The spherical model is smoother, due to greater the nugget (relative to the sill) further smoothing the interpolation. Repeat using a spherical model and fixed nugget equal to 1.

r.modelS2 = likfit(parana, ini = iv, cov.model = "sph", trend = "2nd", fix.nug = TRUE, 
    nugget = 1, messages = TRUE)

## kappa not used for the spherical correlation function
## ---------------------------------------------------------------
## likfit: likelihood maximisation using the function optim.
## likfit: Use control() to pass additional
##          arguments for the maximisation function.
##         For further details see documentation for optim.
## likfit: It is highly advisable to run this function several
##         times with different initial values for the parameters.
## likfit: WARNING: This step can be time demanding!
## ---------------------------------------------------------------
## likfit: end of numerical maximisation.

kcS2 = krige.conv(parana, loc = r.grd, krige = krige.control(trend.d = "2nd", 
    trend.l = "2nd", obj.m = r.modelS2))

## krige.conv: results will be returned only for prediction locations inside the borders
## krige.conv: model with mean given by a 2nd order polynomial on the coordinates
## krige.conv: Kriging performed using global neighbourhood

image(kcS2, col = rev(rainbow(20)), xlab = "Longitude", ylab = "Latitude")
title(main = "Spherical Model w/ Nugget = 1")
contour(kcS2, add = TRUE, nlevel = 20)

plot of chunk sphericalModelFixedNugget

Increasing nugget, increases the smoothing.

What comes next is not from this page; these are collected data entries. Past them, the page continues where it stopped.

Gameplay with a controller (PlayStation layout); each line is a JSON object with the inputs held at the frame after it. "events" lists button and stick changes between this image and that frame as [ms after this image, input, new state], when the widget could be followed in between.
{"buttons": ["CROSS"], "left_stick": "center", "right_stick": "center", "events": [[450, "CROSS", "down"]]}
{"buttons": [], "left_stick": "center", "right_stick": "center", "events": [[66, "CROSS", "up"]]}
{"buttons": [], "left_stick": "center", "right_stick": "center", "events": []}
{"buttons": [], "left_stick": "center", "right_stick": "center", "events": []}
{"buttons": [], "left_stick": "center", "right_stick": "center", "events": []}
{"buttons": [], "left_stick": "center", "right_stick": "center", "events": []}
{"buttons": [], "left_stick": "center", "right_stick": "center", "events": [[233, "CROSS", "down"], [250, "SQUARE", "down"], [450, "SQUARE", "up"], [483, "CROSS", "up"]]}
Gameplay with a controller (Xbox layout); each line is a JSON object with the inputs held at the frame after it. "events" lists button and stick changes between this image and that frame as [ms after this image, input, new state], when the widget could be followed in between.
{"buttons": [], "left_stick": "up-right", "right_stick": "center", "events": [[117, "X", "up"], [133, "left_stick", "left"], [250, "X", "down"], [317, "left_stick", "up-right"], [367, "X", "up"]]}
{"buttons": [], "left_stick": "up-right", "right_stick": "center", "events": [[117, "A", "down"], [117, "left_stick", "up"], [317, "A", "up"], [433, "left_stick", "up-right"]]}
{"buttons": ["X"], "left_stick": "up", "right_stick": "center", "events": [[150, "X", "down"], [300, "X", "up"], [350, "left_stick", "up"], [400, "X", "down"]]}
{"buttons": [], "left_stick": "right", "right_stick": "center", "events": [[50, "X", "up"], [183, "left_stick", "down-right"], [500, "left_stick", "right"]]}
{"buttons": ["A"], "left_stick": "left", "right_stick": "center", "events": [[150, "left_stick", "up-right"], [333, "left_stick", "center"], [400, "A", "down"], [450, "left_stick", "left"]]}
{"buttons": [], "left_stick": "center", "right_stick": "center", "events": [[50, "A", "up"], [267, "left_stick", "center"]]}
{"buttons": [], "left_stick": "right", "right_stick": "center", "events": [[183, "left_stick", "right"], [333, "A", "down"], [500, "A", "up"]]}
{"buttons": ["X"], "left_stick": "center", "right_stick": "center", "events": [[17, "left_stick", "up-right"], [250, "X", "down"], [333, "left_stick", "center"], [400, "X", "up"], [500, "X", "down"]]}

Examine the prediction errors.

xv = xvalid(parana, model = r.modelS)

## xvalid: number of data locations       = 143
## xvalid: number of validation locations = 143
## xvalid: performing cross-validation at location ... 1, 2, 3, 4, 5, 6, 7, 8, 9, 10, 11, 12, 13, 14, 15, 16, 17, 18, 19, 20, 21, 22, 23, 24, 25, 26, 27, 28, 29, 30, 31, 32, 33, 34, 35, 36, 37, 38, 39, 40, 41, 42, 43, 44, 45, 46, 47, 48, 49, 50, 51, 52, 53, 54, 55, 56, 57, 58, 59, 60, 61, 62, 63, 64, 65, 66, 67, 68, 69, 70, 71, 72, 73, 74, 75, 76, 77, 78, 79, 80, 81, 82, 83, 84, 85, 86, 87, 88, 89, 90, 91, 92, 93, 94, 95, 96, 97, 98, 99, 100, 101, 102, 103, 104, 105, 106, 107, 108, 109, 110, 111, 112, 113, 114, 115, 116, 117, 118, 119, 120, 121, 122, 123, 124, 125, 126, 127, 128, 129, 130, 131, 132, 133, 134, 135, 136, 137, 138, 139, 140, 141, 142, 143, 
## xvalid: end of cross-validation

plot(xv$data, xv$predicted, xlab = "Observed Rainfall (in)", ylab = "Predicted Rainfall (in) at Observed Location", 
    asp = 1, col = "red", pch = 20)
abline(0, 1)
abline(lm(xv$predicted ~ xv$data), col = "red")

plot of chunk xValidate

mean(xv$error^2)

## [1] 536.6

mean(abs(xv$error))

## [1] 17.87

Thus, on average, we can expect to make about a 18 inch error in the prediction of the mean rainfall at an arbitrary location in the domain (based on the mean absolute error).